**PAGE EXTRACT:**

Wednesday, May 25, 2011

other great squares could teach veterans plaza to loosen up

Friend of JUTP David Rotenstein, recently relocated to Decatur, Georgia, posted this video over the weekend comparing Decatur's town square to Silver Spring's Veterans Plaza.

This is how he described the video:

Decatur, Georgia, and Silver Spring, Maryland have much in common. While Silver Spring has lost much of its historic core to development, Decatur's has remained intact with new buildings cheek by jowl with historic ones. Where Silver Spring's civic space is micromanaged by Montgomery County and the Peterson Companies, Decatur's is organic. Families share the space with teens on bikes and skateboards; restaurants line the square; and, none of the street life is contrived or micromanaged. This is what Silver Spring could have been and what it tries to be but because of poor planning choices, it will never be.

I don't entirely agree with David's assessment of Silver Spring. There are still historic buildings, like the Perpetual Building, the Silver Theatre, which was of course incorporated into a new development, and others that can all be found on the Silver Spring Heritage Trail. Peterson Companies and the Regional Services Center host a number of concerts, festivals and markets in the downtown, but I wouldn't call the street life "contrived," as people have lots of other reasons to visit the area.

And though I've never been to Decatur before, I'd argue that their street life isn't as "organic" as Silver Spring's because their downtown is filled with parking lots and surrounded by spread-out, disconnected suburban neighborhoods, whereas Silver Spring has thousands of people living in apartments downtown and fairly dense, sort-of gridded neighborhoods around it. In other words, there are just more people in and around Silver Spring to populate the streets.

Three Kids On a Bench
Is Veterans Plaza overregulated?

But I do agree that Downtown Silver Spring is micromanaged. Photography was banned in 2007 (and later struck down). Street performers and food vendors have been kicked out in the past. And, of course, there's been an off-again, on-again ban on skateboarding in the area. If anything hurts Veterans Plaza, it's attempts to overregulate the space. I'm sure Peterson and the Regional Services Center do so with good intentions, but they come at the expense of creating a vital, credible urban space.

Decatur, meanwhile, seems to say, "Here. This is a public space, and you can use it, provided you don't inconvenience others and act up." There's a place for sidewalk dining. There's a place for skateboarding, behind the gazebo, which I assume is the place for performing. These agreements, often informal, are what makes urban spaces work. They show the community trusts the users of the space, which in turn allows the space's users (the public) to take ownership of it.

Lying In Copley Square, Watching Skaters
Hanging out and watching skaters in Copley Square.

David's video reminds me of when I went up to Boston for the American Planning Association conference last month and visited Copley Square, one of the country's oldest public spaces. Though Copley Square's located in one of Boston's most fashionable neighborhoods, there are street vendors and photography is always legal and skaters can even use the fountain when it's not running.

And it works! No one seems to mind the noise, because it's drowned out by all of the other sounds of the city. No one's complained about kids defiling the historic Trinity Church or Boston Public Library, both on the square. The skaters stay in the fountain. There weren't any signs I saw directing them to do so, but it wouldn't hurt if there were. Either way, skaters themselves say cops only show up when your parking meter runs out.

**ENTRIES SHOWN:**

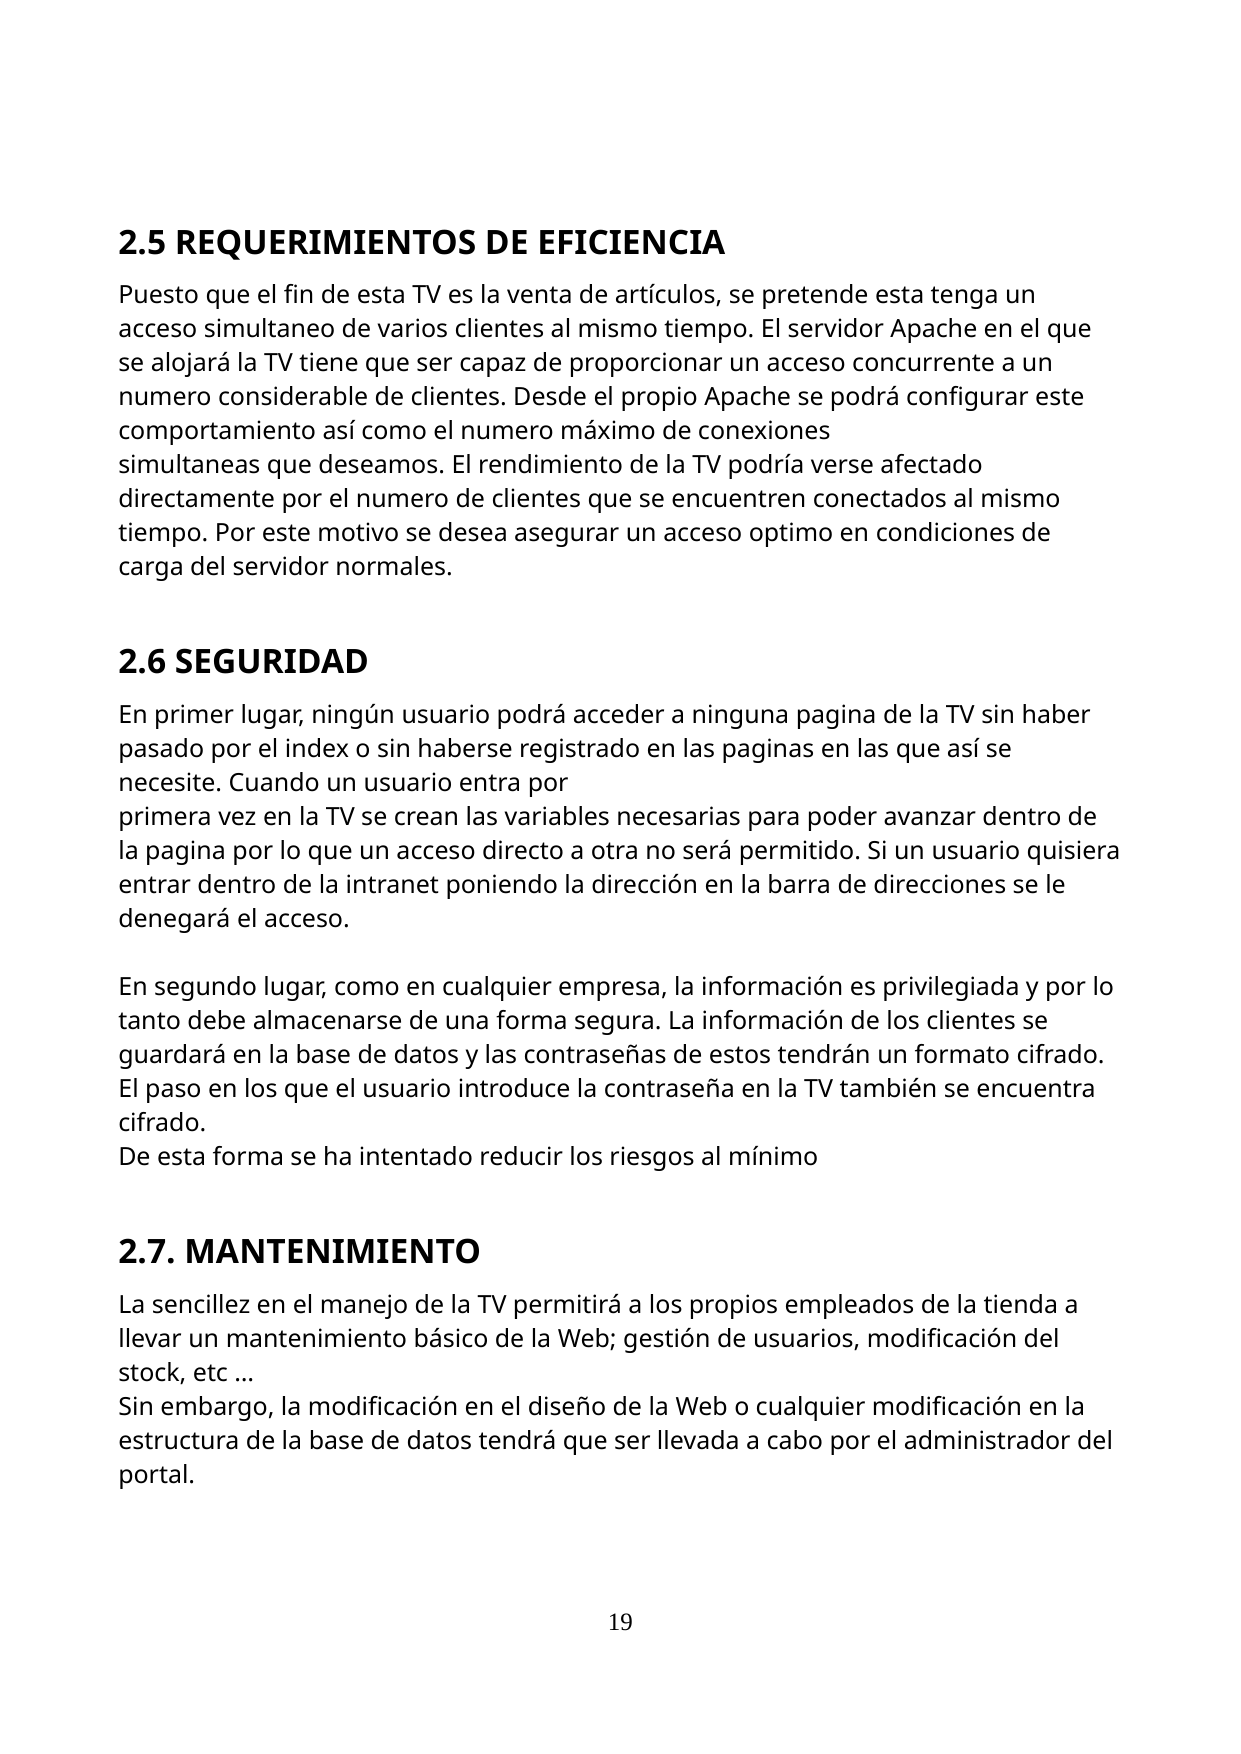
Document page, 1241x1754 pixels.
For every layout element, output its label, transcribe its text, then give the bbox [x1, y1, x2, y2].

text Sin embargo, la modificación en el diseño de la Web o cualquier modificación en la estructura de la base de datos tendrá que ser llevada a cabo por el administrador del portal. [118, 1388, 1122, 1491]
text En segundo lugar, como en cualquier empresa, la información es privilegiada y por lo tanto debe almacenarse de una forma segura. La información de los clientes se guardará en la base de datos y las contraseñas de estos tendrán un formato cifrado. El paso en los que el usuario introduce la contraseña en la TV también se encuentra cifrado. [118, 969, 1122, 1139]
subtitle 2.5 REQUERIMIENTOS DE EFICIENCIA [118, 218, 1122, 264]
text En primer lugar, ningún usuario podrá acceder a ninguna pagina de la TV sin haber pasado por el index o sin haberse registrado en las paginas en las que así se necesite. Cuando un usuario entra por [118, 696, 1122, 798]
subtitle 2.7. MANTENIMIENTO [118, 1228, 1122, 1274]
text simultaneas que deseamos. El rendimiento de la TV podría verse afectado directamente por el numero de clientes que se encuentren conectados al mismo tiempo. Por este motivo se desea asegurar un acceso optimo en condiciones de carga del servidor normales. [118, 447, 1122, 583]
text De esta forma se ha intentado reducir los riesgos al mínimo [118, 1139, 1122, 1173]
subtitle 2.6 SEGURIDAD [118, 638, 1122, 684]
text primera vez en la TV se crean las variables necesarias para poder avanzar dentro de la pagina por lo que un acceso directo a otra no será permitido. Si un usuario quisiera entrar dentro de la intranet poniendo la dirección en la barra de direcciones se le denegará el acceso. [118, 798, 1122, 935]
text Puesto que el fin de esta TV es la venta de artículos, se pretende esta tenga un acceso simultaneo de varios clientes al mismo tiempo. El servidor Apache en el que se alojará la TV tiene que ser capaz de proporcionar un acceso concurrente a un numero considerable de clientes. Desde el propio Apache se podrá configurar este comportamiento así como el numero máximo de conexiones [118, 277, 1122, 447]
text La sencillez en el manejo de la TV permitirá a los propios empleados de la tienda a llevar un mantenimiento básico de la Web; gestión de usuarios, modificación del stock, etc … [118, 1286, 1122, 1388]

**DIRECTION 1:** Copy the passage of the blog post on Veterans Plaza word for word, starting at "And it works!" and ending at "meter runs out.".
**DIRECTION 2:** Summarize the blog post on Veterans Plaza in two sentences.
**DIRECTION 3:** Continue the blog post on Veterans Plaza and other public squares from the point where it stops.

**RESPONSE 1:**
And it works! No one seems to mind the noise, because it's drowned out by all of the other sounds of the city. No one's complained about kids defiling the historic Trinity Church or Boston Public Library, both on the square. The skaters stay in the fountain. There weren't any signs I saw directing them to do so, but it wouldn't hurt if there were. Either way, skaters themselves say cops only show up when your parking meter runs out.

**RESPONSE 2:** The post shares David Rotenstein's video contrasting Decatur's organic town square with Silver Spring's Veterans Plaza, and although the author disputes parts of his view on Silver Spring's historic buildings and street life, the author agrees that Downtown Silver Spring is micromanaged through past bans on photography, street performers, food vendors and skateboarding. Decatur and Boston's Copley Square instead allow shared uses such as sidewalk dining, vending and skating, and the author holds that informal agreements like these are what make urban spaces work.

**RESPONSE 3:**
If a 150-year-old square in the middle of Boston can do it, and if a suburban town in Georgia can do it, Silver Spring can too. Veterans Plaza has the density, the activity and the people to be a truly great urban space. We just have to step back and let it happen.


Matt' said...

I've been to both Decatur and Silver Spring. I *vastly* prefer Silver Spring to Decatur.

Now, don't get me wrong, Decatur is a great place, and one of Atlanta's better urban neighborhoods. But it does not have the vitality, streetlife, diversity of uses, walkability, or draw that Silver Spring has.

While the old buldings still exist, the square itself was decimated by the construction of the MARTA subway station there in 1979. The station is underground, but just barely, and the roof of the mezzanine comes up to well over half the level of the 1st floors of the adjacent buildings. That means you can't see pedestrians or shops on the far side of the square. It also means that the sidewalks feel hemmed in.

In fairness, the city of Decatur and MARTA have made some improvements to the station and plaza in recent years, but there's not much that can help with the station's structure being so prominent.

Silver Spring is not the appropriate comparison to Decatur. No, Decatur is more like a poorly executed Wheaton (without the shopping mall).

David Rotenstein said...


Interesting post from my brief note and video. More comments later on some points where we disagree. About the historic buildings: Yes, there are discrete historic buildings scattered throughout Silver Spring but developer pressure kept Montgomery County from designating a downtown historic district that could have preserved more of the pedestrian-scale buildings that could have been integrated into new development like in Decatur. Decatur has a downtown historic district (local) and a new National Register of Historic Places district. More here:

The Perpetual building might have worked as a contributing resource in a downtown historic district but the Planning Board found that it does not meet the criteria for designation and it was not forwarded to the Council. An appeals court ruling quashed local preservationists' efforts to get the property to the Council.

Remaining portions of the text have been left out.